Carly was right, and it stings to think about it. Joni’s brain is the organ that sets her apart from everyone else. It’s what makes every great artist different. It is, truthfully, an artist’s greatest asset. How shocking to realize that it can suddenly stop working for you, that it can attack itself mercilessly.

In his memoir The Diving Bell and the Butterfly, French journalist Jean-Dominique Bauby described the feeling of being a quadriplegic with locked-in syndrome following a massive stroke, the feeling of being a once-brilliant editor resigned to his blinking eye as the only movement his body would allow:

“In the past, it was known as a ‘massive stroke,’ and you simply died. But improved resuscitation techniques have now prolonged and refined the agony.”

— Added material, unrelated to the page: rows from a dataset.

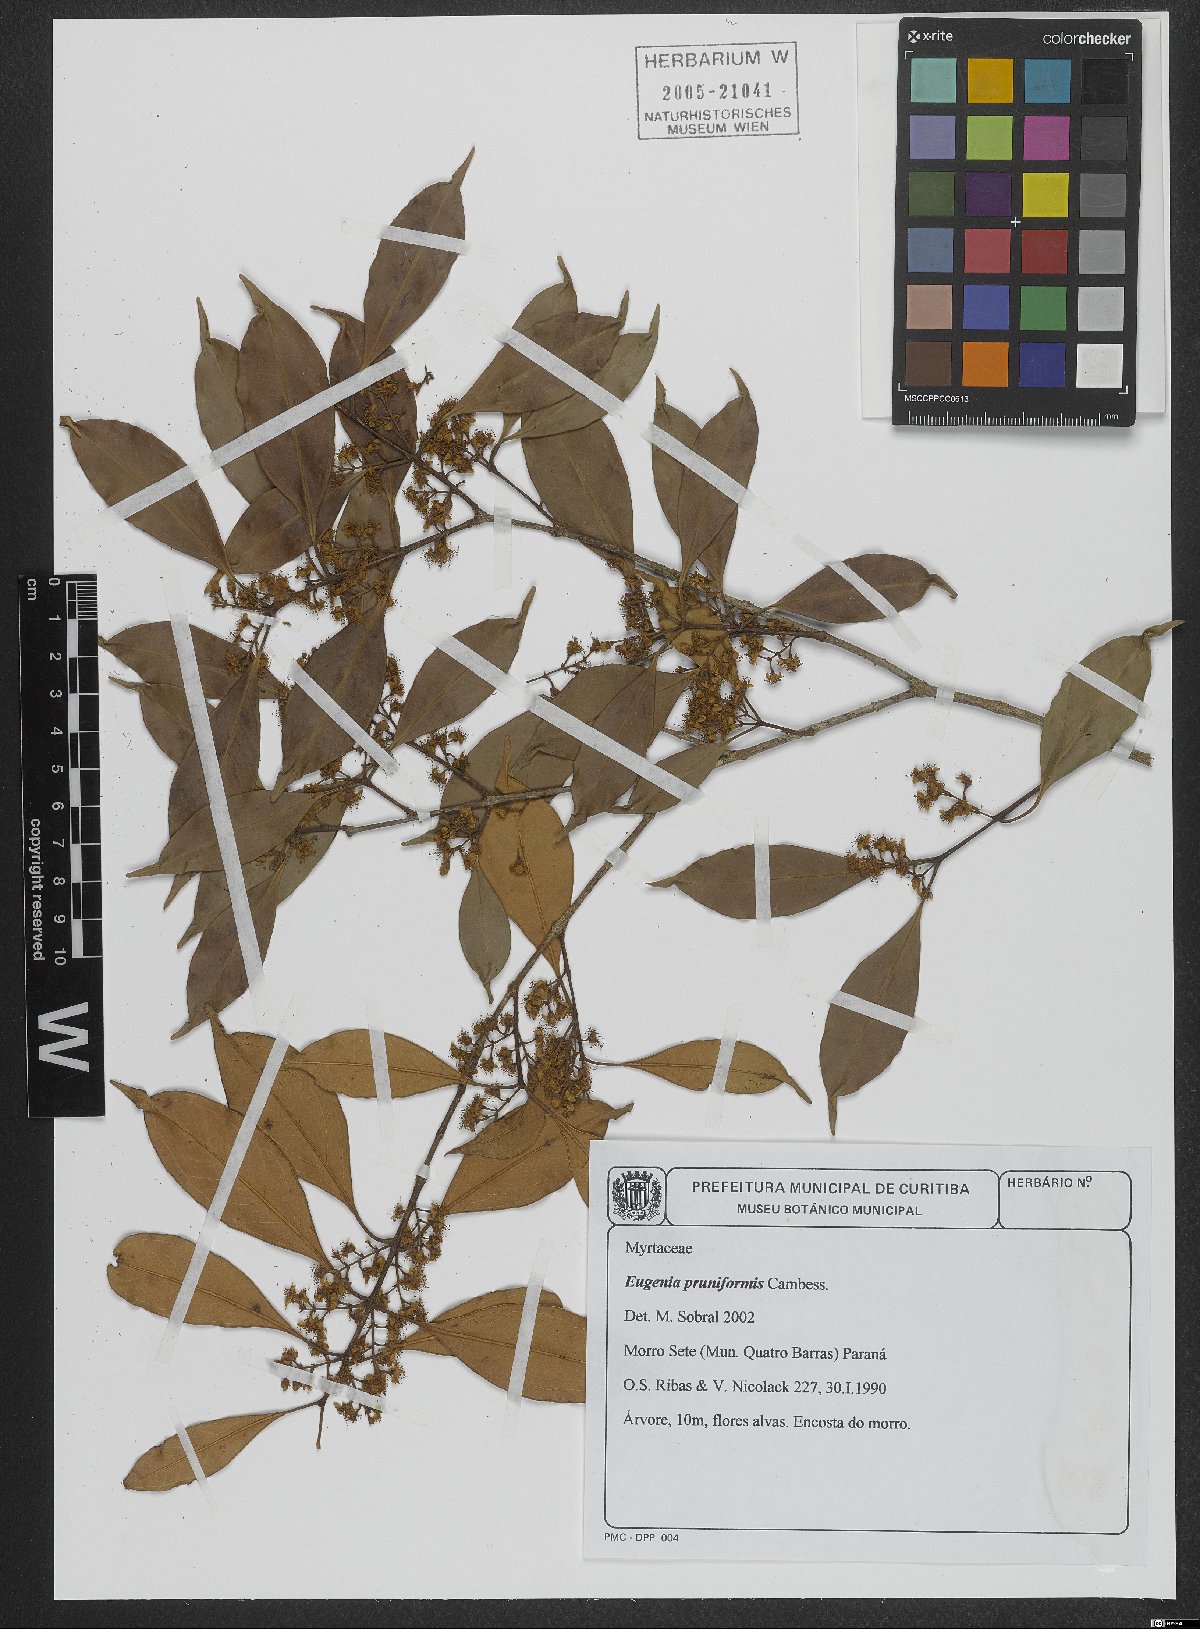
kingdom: Plantae
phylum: Tracheophyta
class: Magnoliopsida
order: Myrtales
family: Myrtaceae
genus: Eugenia
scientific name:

Even without an official statement of how serious Joni Mitchell’s condition is, it has me thinking regardless. How do you believe that things happen for a reason when these things occur? How do you make peace with the artist that was and accept to live your future, however that may be?

We fear death the most.

We fear not that our own bodies, once our champion, can work against us, can sabotage all of the amazing things we’ve done with it, can imprison us within.